Drive-to-store: QR codes and offline attribution
A retailer deploys a geolocated push + QR coupon for offline measurement of visits. DDA attribution in GA4 + geo-side lift Ads: adjustment of local advertising pressure according to defined criteria (e.g. weather).
B2B SaaS: highlighting the role of onboarding
In DDA, activation e-mail and post-trial Web Push stand out as critical levers; activation content and in-app messages are prioritized over increasing spending at the bottom of the funnel.
Adrena’tip – Always back up an incrementality test with a budget swing (geotest, control groups).
FAQ – Marketing attribution model
How do you choose the right attribution model for your marketing campaigns?
- Analyze your data: volumes, attribution windows, journeys.
- Map your channels: search, social, Web Push, email.
- In Analytics (GA4), use the Model Comparison reports to estimate the impact on conversion and CPA/ROAS.
- Choose according to the sales cycle: short → temporary last-click; multi-touch → data-driven.
- Document deduplication: rules across channels/platforms.
- Translate into actions: budget reallocation, new audiences, new messages.
How to deploy attribution in GA4 and align it with HubSpot (or CRM tools)?
- In GA4: mark your conversions, activate Model Comparison, align windows and check UTMs.
- In HubSpot (or CRM): sync events & campaigns to leverage first-party data (forms, emails, deals).
- Align attribution rules (windows, deduplication) across tools.
- Create shared reports: pipeline, sources, ROAS to connect acquisition → conversion.
- Result: a unified view that informs strategy by channel, message, and segment.
How to implement attribution in GA4?
- 1. Go to settings: Admin → Attribution settings (reporting).
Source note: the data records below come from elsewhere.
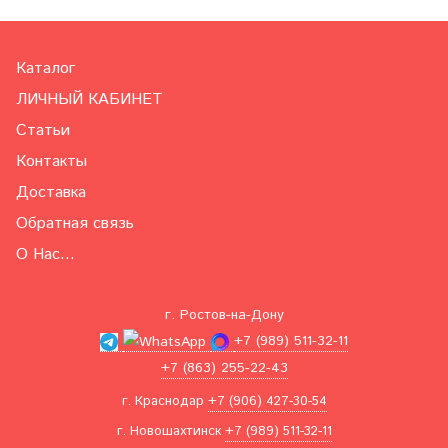
Каталог
ЛИЧНЫЙ КАБИНЕТ
Статьи
Контакты
Доставка
Обратная связь
О Нас...
г. Ростов-на-Дону
+7 (989) 511-32-11
+7 (863) 255-22-43
г. Краснодар
+7 (906) 427-30-54
г. Новошахтинск
+7 (989) 511-32-11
Select Data-Driven.
- 2. Attribution reports: Advertising → Attribution → Models to compare models.
- 3. Mark “key events” (e.g. conversions) and link Google Ads; GA4 recommends DDA for multi-channel performance.
- 4. Export to Google Ads: create Google Ads conversions based on GA4 events to align measurement and Smart Bidding.
- 5. Stability: note that GA4 may take a few weeks to stabilize modeling & attribution on new signals.
How to be operational with attribution in 30 days?
- Week 1 — Map & clean: journeys, windows, deduplication, Ads↔GA4 links. Deliverables: attribution doc + last-click vs DDA comparison table. KPI: conversion consistency.
- Week 2 — Switch to DDA & launch 1 test: DDA activated, geo test control/exposed on one media lever (e.g. Web Push network) + QR in-store. KPI: incremental lift, validated store visits.
- Week 3 — Highlight the mid-funnel: Web Push scenarios (post-purchase J+7, back-in-stock), mapping of intermediate conversions (cart adds, product views). KPI: mid-funnel credit share.
- Week 4 — Arbitrate & plan Q+1: “DDA vs incrementality” table by lever; if lift < X%, reduce. Launch a mini-MMM (aggregated view) for the quarterly budget.